ASSIGNMENT: Reproduce, exactly and only, the lines of the data that follows from the one containing "инструменты" down to the one containing "ул. Трифонова, 91/1", without pictures.

[Start of section]

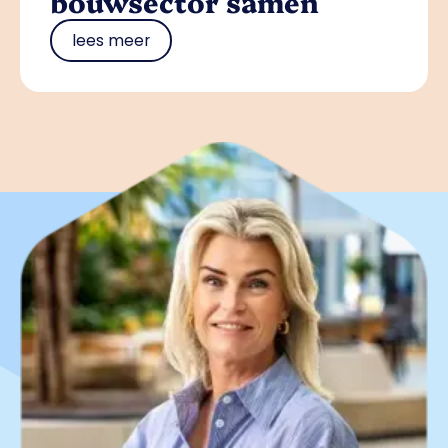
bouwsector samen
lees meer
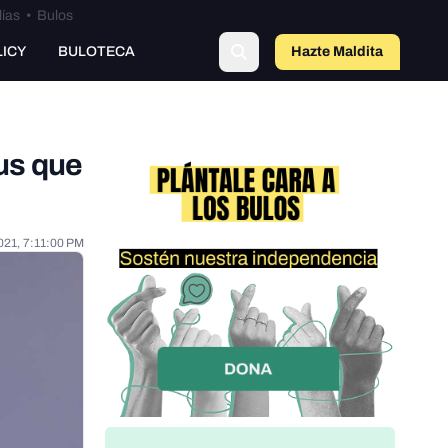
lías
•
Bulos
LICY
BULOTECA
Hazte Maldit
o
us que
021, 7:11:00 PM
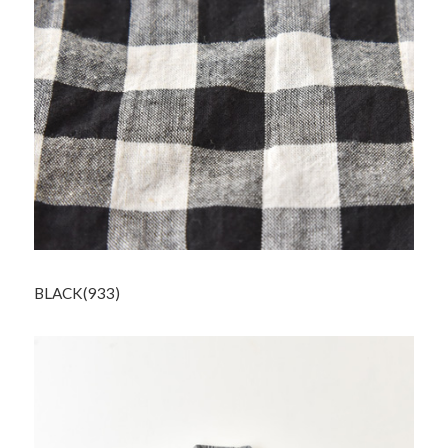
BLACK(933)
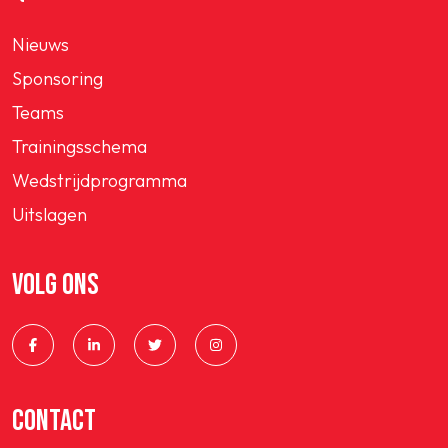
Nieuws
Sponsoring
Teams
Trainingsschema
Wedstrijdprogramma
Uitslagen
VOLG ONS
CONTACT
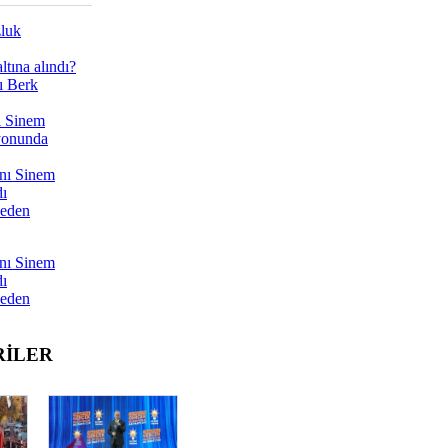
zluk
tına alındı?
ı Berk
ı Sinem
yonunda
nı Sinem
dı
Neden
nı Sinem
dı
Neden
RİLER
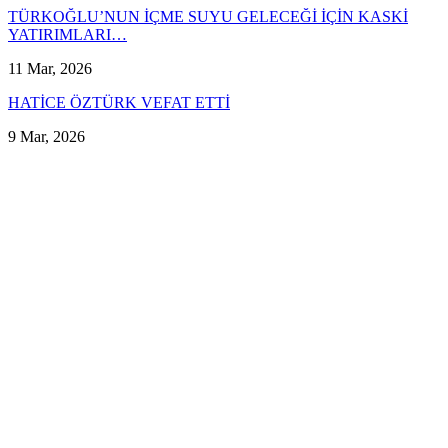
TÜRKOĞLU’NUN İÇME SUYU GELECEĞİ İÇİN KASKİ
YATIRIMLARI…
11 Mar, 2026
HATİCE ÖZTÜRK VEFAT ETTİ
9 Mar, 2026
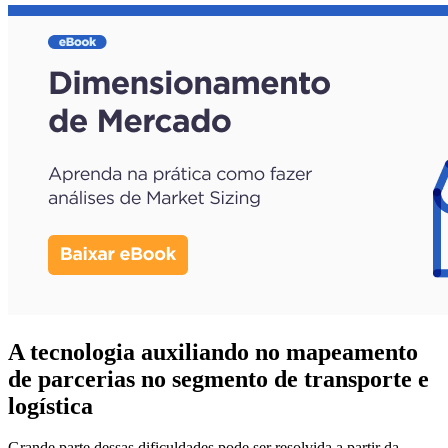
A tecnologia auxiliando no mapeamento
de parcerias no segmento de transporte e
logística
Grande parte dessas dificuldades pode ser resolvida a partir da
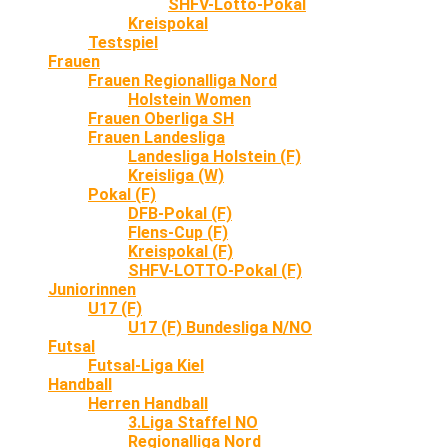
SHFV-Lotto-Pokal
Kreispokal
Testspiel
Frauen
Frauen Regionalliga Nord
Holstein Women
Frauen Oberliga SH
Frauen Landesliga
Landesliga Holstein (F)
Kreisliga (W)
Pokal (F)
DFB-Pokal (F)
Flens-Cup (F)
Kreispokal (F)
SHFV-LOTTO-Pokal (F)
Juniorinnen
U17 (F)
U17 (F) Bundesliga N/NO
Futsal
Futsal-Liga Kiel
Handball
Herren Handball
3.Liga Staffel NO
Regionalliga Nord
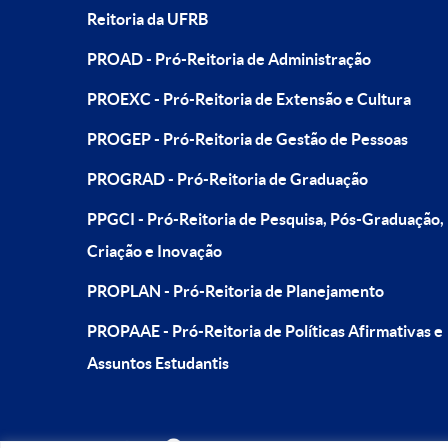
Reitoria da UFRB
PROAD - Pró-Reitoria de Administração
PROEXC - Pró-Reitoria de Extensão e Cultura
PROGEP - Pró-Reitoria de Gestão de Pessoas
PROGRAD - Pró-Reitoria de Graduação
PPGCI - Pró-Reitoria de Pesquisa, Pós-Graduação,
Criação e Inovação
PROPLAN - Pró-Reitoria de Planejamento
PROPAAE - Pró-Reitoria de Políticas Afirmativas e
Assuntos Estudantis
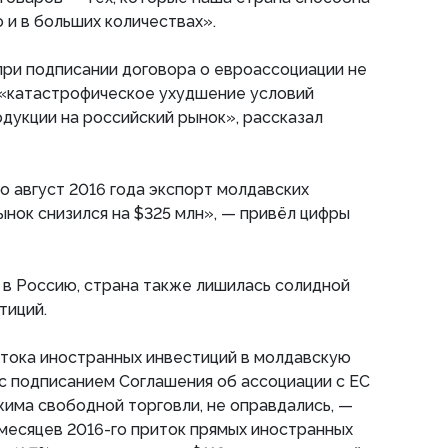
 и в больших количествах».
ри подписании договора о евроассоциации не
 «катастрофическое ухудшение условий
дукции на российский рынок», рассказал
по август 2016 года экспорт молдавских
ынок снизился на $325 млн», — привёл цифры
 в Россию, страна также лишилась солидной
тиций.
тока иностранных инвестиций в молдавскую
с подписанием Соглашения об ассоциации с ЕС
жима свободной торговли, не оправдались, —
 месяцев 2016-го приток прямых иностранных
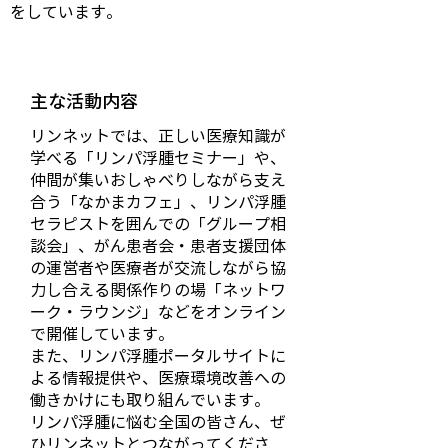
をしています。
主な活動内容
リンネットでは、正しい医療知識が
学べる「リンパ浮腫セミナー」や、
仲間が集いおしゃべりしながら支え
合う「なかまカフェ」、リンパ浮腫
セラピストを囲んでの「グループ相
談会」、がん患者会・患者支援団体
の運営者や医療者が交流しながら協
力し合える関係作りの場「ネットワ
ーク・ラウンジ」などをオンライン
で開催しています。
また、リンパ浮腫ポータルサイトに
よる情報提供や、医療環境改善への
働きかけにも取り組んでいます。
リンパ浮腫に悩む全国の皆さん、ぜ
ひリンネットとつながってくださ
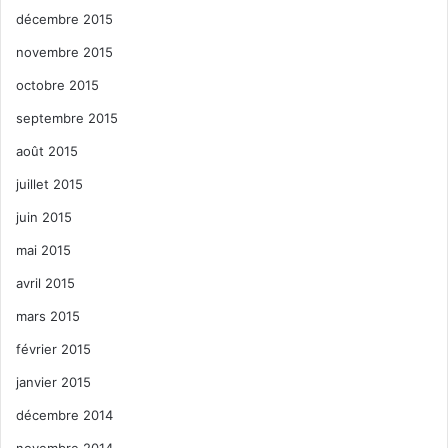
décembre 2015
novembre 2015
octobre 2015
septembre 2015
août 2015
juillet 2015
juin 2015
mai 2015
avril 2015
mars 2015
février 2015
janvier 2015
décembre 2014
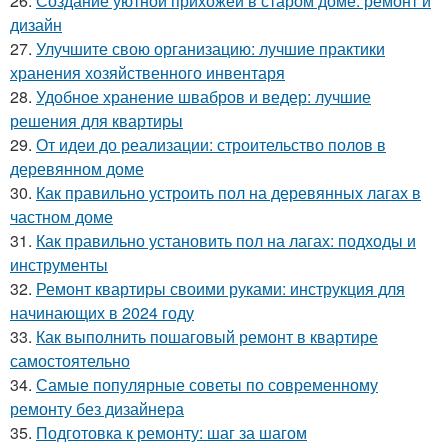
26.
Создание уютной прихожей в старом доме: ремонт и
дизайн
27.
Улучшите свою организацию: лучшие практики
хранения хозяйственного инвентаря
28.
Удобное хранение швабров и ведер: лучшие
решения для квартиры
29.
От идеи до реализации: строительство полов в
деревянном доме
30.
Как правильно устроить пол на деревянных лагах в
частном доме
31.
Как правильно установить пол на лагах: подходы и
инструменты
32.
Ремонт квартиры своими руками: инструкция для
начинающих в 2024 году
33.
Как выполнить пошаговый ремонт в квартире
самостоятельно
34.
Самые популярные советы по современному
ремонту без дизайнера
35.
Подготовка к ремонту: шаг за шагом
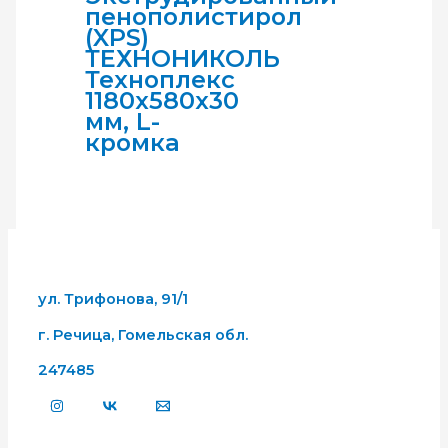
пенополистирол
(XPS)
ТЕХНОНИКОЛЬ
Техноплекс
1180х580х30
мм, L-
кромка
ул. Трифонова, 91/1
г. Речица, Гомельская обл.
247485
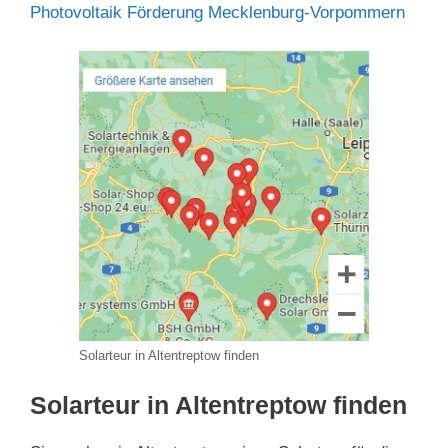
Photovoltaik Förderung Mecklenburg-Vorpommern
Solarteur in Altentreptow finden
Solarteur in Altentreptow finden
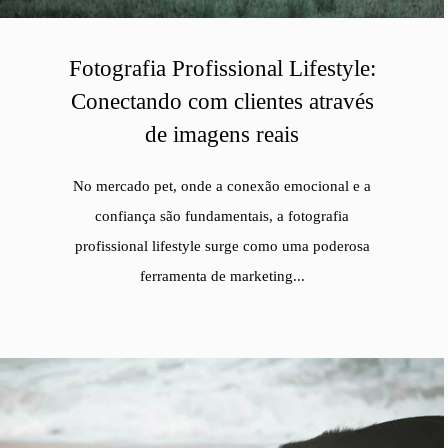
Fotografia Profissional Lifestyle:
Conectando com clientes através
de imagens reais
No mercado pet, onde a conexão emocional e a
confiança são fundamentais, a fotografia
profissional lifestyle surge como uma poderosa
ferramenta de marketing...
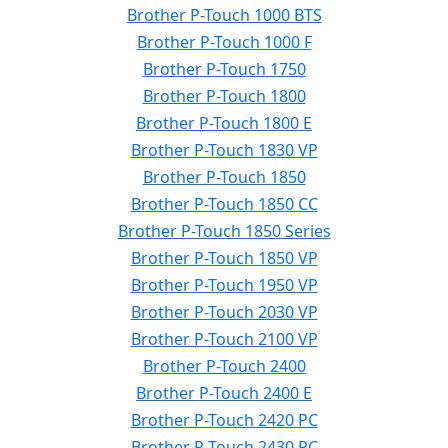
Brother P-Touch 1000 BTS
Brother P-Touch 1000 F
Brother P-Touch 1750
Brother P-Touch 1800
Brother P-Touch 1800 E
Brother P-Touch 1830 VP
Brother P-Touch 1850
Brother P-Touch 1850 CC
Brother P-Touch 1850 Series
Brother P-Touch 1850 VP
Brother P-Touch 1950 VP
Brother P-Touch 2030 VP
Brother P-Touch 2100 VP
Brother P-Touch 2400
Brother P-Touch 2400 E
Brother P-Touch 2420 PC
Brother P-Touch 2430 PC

[End of section]

SOLUTION:
инструменты
32.
Ремонт квартиры своими руками: инструкция для
начинающих в 2024 году
33.
Как выполнить пошаговый ремонт в квартире
самостоятельно
34.
Самые популярные советы по современному
ремонту без дизайнера
35.
Подготовка к ремонту: шаг за шагом
пенополистирол
(XPS)
ТЕХНОНИКОЛЬ
Техноплекс
1180х580х30
мм, L-
кромка
ул. Трифонова, 91/1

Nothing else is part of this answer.